- Supreme Court of the United States

Decided June 29, 1984
- Full case name: Bacchus Imports, Ltd. v. Dias
- Citations: 468 U.S. 263 (more)

Holding
- A tax on a class of goods with the purpose or effect of protecting or encouraging local business violates the Dormant Commerce Clause.

Court membership
- Chief Justice Warren E. Burger Associate Justices William J. Brennan Jr. · Byron White Thurgood Marshall · Harry Blackmun Lewis F. Powell Jr. · William Rehnquist John P. Stevens · Sandra Day O'Connor

Case opinions
- Majority: White, joined by Burger, Marshall, Blackmun, Powell
- Dissent: Stevens, joined by Rehnquist, O'Connor
- Brennan took no part in the consideration or decision of the case.

Laws applied
- Dormant Commerce Clause

= Bacchus Imports, Ltd. v. Dias =

Bacchus Imports, Ltd. v. Dias, , was a United States Supreme Court case in which the court held that a tax on a class of goods with the purpose or effect of protecting or encouraging local business violates the Dormant Commerce Clause. The Commerce Clause forbids pure economic protectionism of resident market participants. This case was an example of the third part of the test from Complete Auto Transit, Inc. v. Brady.

==Background==

Hawaii imposed a 20% excise tax on sales of liquor at wholesale. However, to encourage the development of the Hawaiian liquor industry, ʻōkolehao, a brandy distilled from the root of an indigenous shrub of Hawaii, and fruit wine manufactured in Hawaii were exempted from the tax. Liquor wholesalers, who sell to retailers at the wholesale price plus the tax, brought an action in the Hawaii Tax Appeal Court seeking a refund of taxes paid under protest and alleging that the tax was unconstitutional because it violated, among other things, the Commerce Clause.
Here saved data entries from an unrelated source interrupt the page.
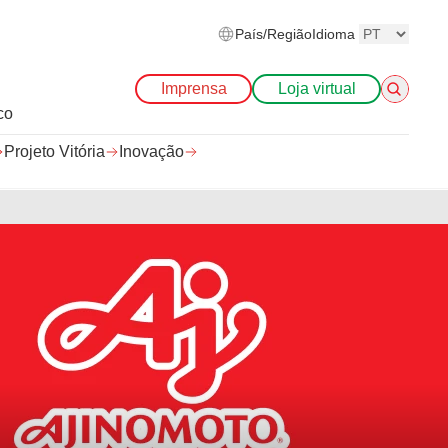
País/Região
Idioma
Imprensa
Loja virtual
co
Projeto Vitória
Inovação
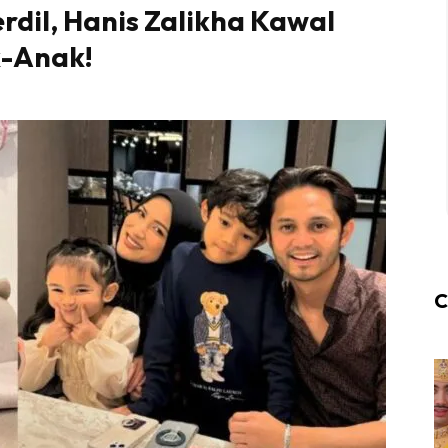
dil, Hanis Zalikha Kawal
-Anak!
C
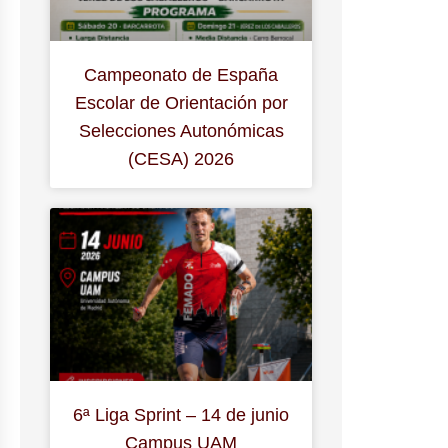
Campeonato de España
Escolar de Orientación por
Selecciones Autonómicas
(CESA) 2026
6ª Liga Sprint – 14 de junio
Campus UAM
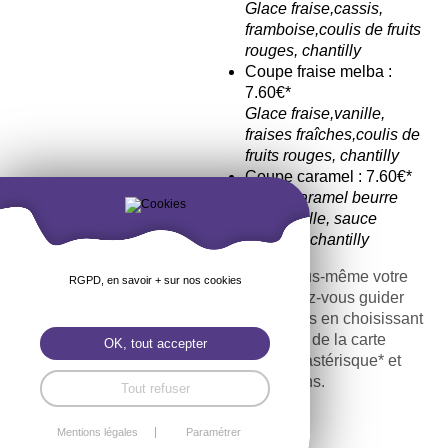
Glace fraise,cassis,
framboise,coulis de fruits
rouges, chantilly
Coupe fraise melba :
7.60€*
Glace fraise,vanille,
fraises fraîches,coulis de
fruits rouges, chantilly
Coupe caramel : 7.60€*
Glace caramel beurre
salé,vanille, sauce
caramel, chantilly
Composez vous-même votre
RGPD, en savoir + sur nos cookies
menu et laissez-vous guider
par vos papilles en choisissant
parmi les plats de la carte
OK, tout accepter
signalés d’un astérisque* et
nos suggestions.
Tout refuser
Mentions légales
Paramétrer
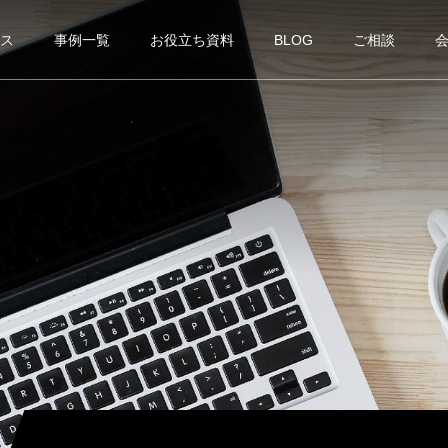
ス
事例一覧
お役立ち資料
BLOG
ご相談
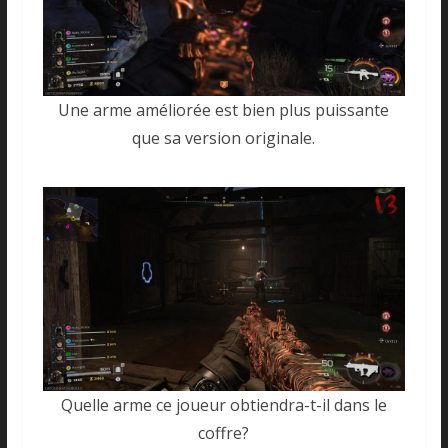
Une arme améliorée est bien plus puissante
que sa version originale.
Quelle arme ce joueur obtiendra-t-il dans le
coffre?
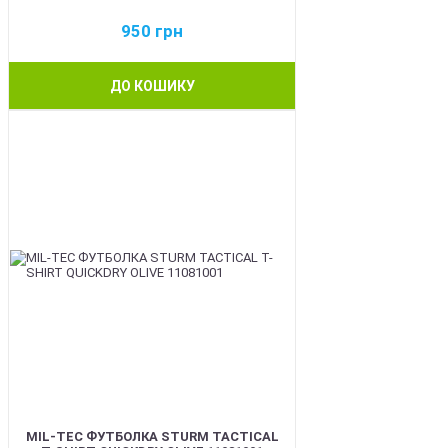
950
грн
ДО КОШИКУ
BEST
MIL-TEC ФУТБОЛКА STURM TACTICAL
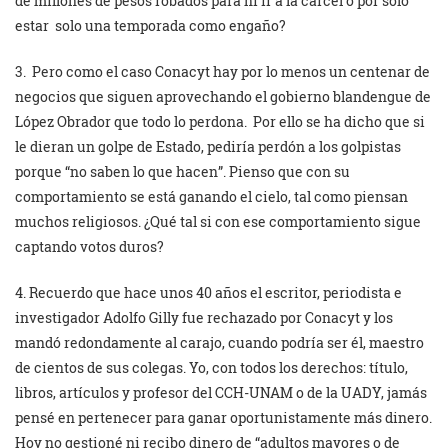
de millones de pesos robados para ni ir a la cárcel o por sólo
estar solo una temporada como engaño?
3. Pero como el caso Conacyt hay por lo menos un centenar de
negocios que siguen aprovechando el gobierno blandengue de
López Obrador que todo lo perdona. Por ello se ha dicho que si
le dieran un golpe de Estado, pediría perdón a los golpistas
porque “no saben lo que hacen”. Pienso que con su
comportamiento se está ganando el cielo, tal como piensan
muchos religiosos. ¿Qué tal si con ese comportamiento sigue
captando votos duros?
4. Recuerdo que hace unos 40 años el escritor, periodista e
investigador Adolfo Gilly fue rechazado por Conacyt y los
mandó redondamente al carajo, cuando podría ser él, maestro
de cientos de sus colegas. Yo, con todos los derechos: título,
libros, artículos y profesor del CCH-UNAM o de la UADY, jamás
pensé en pertenecer para ganar oportunistamente más dinero.
Hoy no gestioné ni recibo dinero de “adultos mayores o de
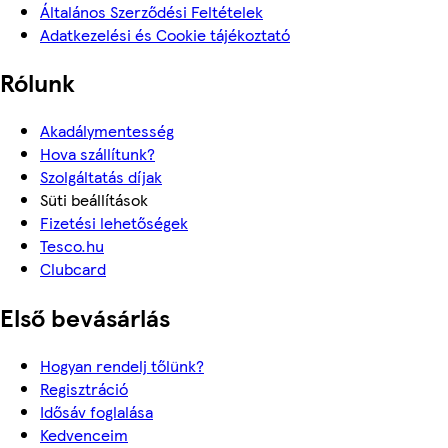
Általános Szerződési Feltételek
Adatkezelési és Cookie tájékoztató
Rólunk
Akadálymentesség
Hova szállítunk?
Szolgáltatás díjak
Süti beállítások
Fizetési lehetőségek
Tesco.hu
Clubcard
Első bevásárlás
Hogyan rendelj tőlünk?
Regisztráció
Idősáv foglalása
Kedvenceim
The court rejected this constitutional claim, and the Hawaii Supreme Court affirmed, holding that the tax did not illegally discriminate against interstate commerce because the incidence of the tax is on the wholesalers, and the ultimate burden is borne by consumers in Hawaii.

==Opinion of the court==

The Supreme Court issued an opinion on June 29, 1984.